Parish magnet school gets approvalPublished 12:04am Saturday, May 5, 2012
VIDALIA — The Concordia Parish School Board has one last hurdle to jump before it can officially open a magnet school in Ridgecrest.
The board was granted approval this week by the U.S. Department of Justice to move forward with the school, which will be a math, science and technology magnet school.
While administrators are beginning to prepare applications and material in hopes of opening the school in August, a final approval to close the current Ridgecrest school and proceed with the magnet school will be placed to a vote during the board’s regular monthly meeting at 6 p.m. on Monday, May 14.
But with board members who’ve been supportive of the project since the school’s inception almost five years ago, Superintendent Loretta Blankenstein said she has high hopes the school will move forward.
“The board has been behind the school since the beginning, and we feel confident that we’ll be able to move forward and have students in the school this fall,” Blankenstein said. “We’re very excited to get this school moving.”
A magnet school offers specialized courses and does not rely on school district lines, but rather can draw students from the entire parish.
Initially, the school will educate kindergarten to fifth-grade students, who will be chosen by a lottery system.
Paul Nelson, director of academic programs, said there are 20 available slots for students per grade level, but a waiting list will also be kept.
“We’re moving forward with the school, so if you’re a parent, and you’re interested in your child attending, you need to perk up your interest because the application process will begin pretty quickly,” Nelson said. “We’ve gotten a lot of calls and interest over the past several months, so we hope there is a good response.”

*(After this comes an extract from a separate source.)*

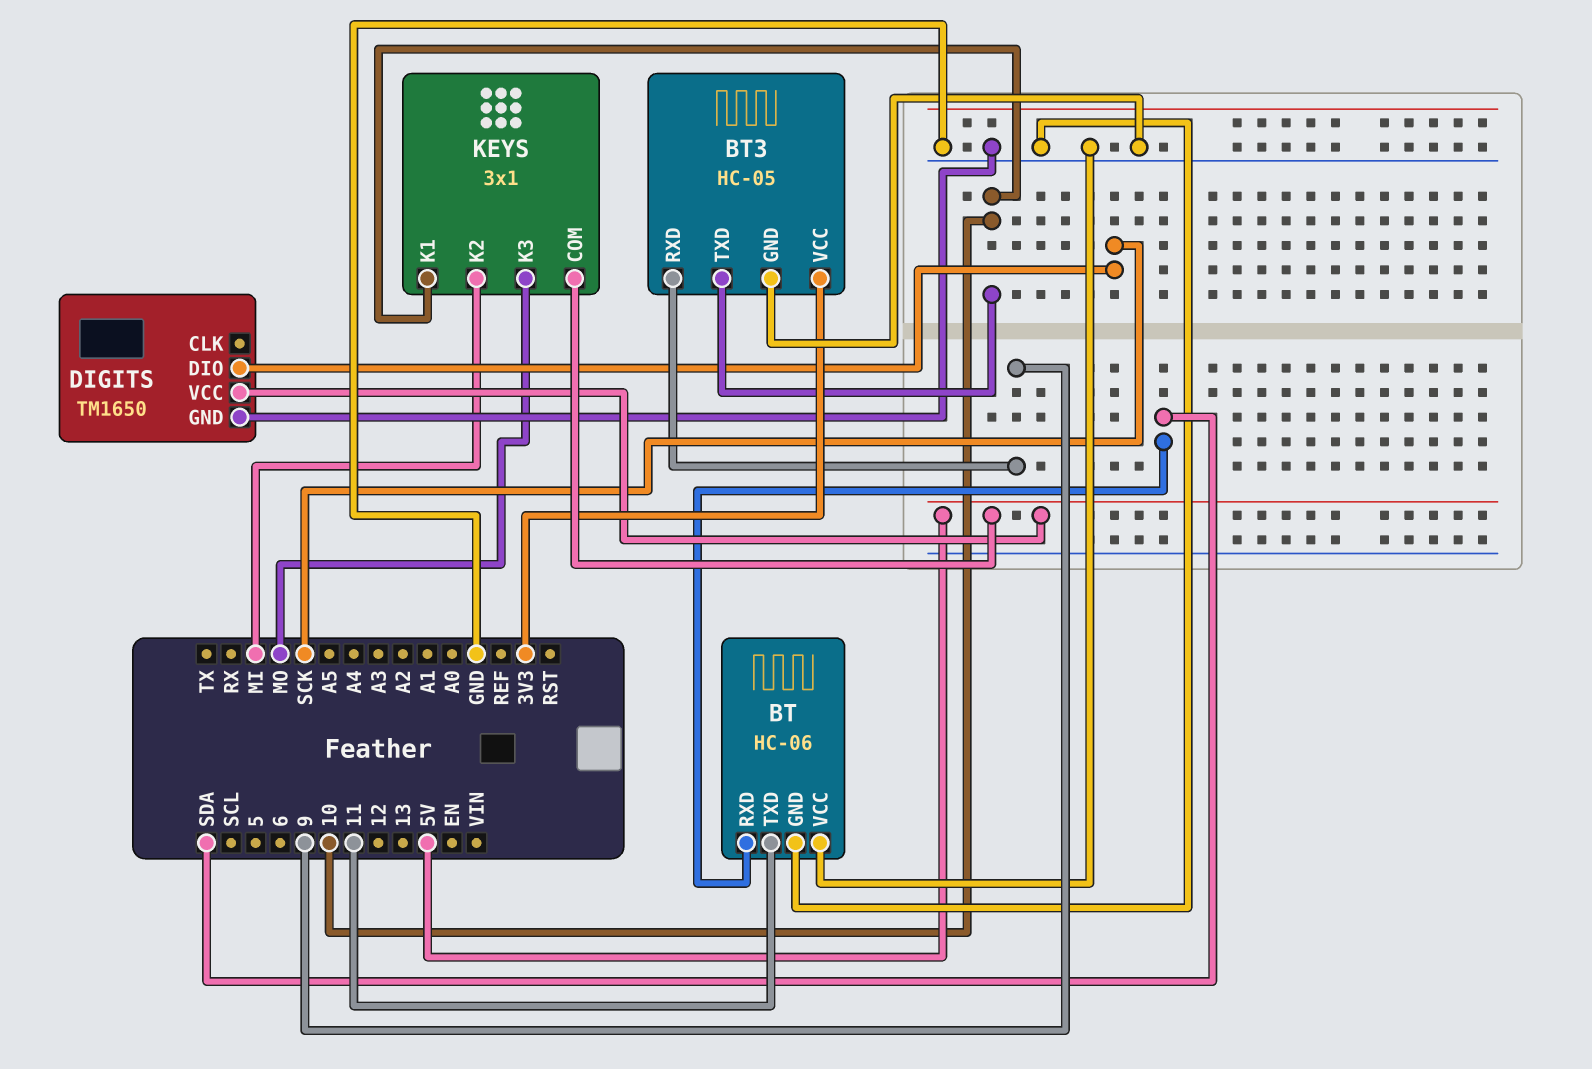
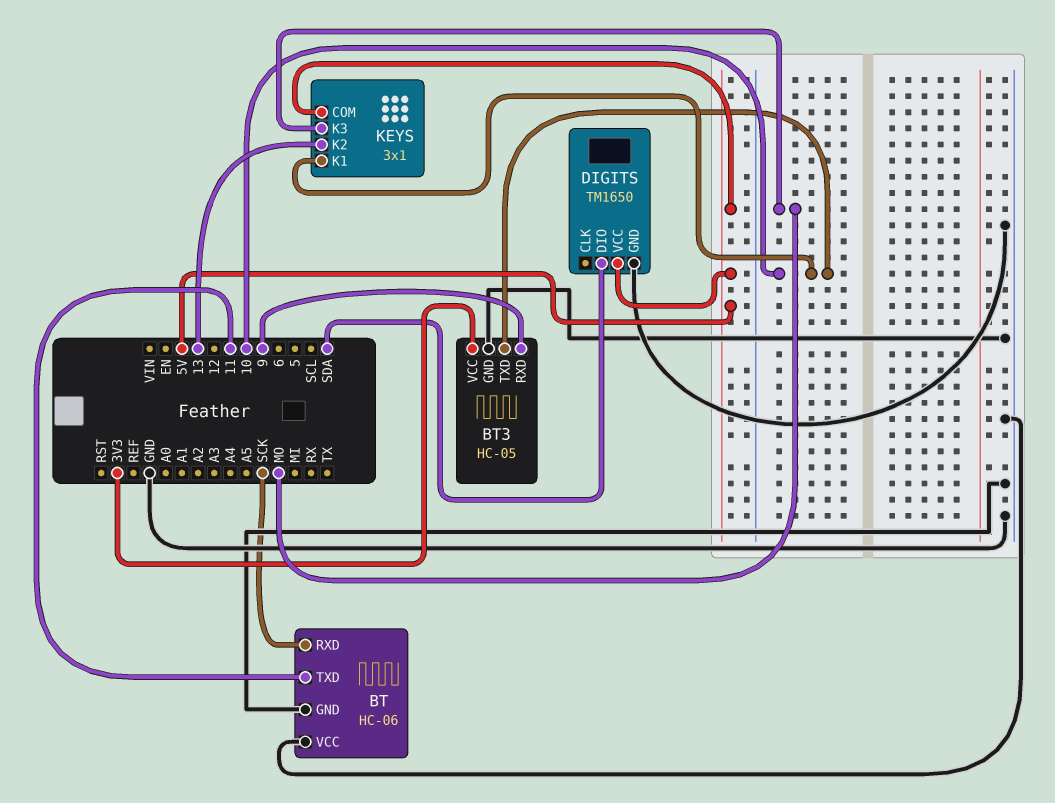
BT pin RXD: SDA -> SCK
DIGITS pin DIO: SCK -> SDA
KEYS pin K2: MI -> 13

Following the board’s approval, Nelson said parent meetings will be hosted at various parish schools to answer any questions and clarify the application process.
While there will be no entrance requirements for the first wave of students, Nelson said a 2.5 GPA would likely be required for students to remain at the school.
A clean discipline record will also be required for students to remain at the school — three strikes and a student would be put out of the school.
Other things such as attendance records and parent participation will also factor into students being allowed to stay in the school, Nelson said.
A sibling rule, allowing a brother or sister of a student who was chosen in the lottery the choice to attend the school, might also be put in place.
Students currently enrolled at Ridgecrest are encouraged to fill out an application to be selected, but if they are not drawn in the lottery they will be sent to Vidalia or Ferriday.
Immediately after receiving the department of justice letter, Blankenstein said she and other administrators met with faculty and staff at Ridgecrest to make sure they knew opportunities were still available at the magnet school.
“We wanted to let them, and all of our other employees, know that we would be searching for candidates interested in applying for positions at the magnet school,” Blankenstein said. “We’ve gotten a good response from them, and we’ll begin interviews in the following weeks.”
The school proposal would also have to go before a desegregation judge — because the parish is under a federal desegregation order — for a final vote.
Both Blankenstein and Nelson said the judges tend to side with the department of justice in most situations, and that they don’t foresee any problems getting the approval.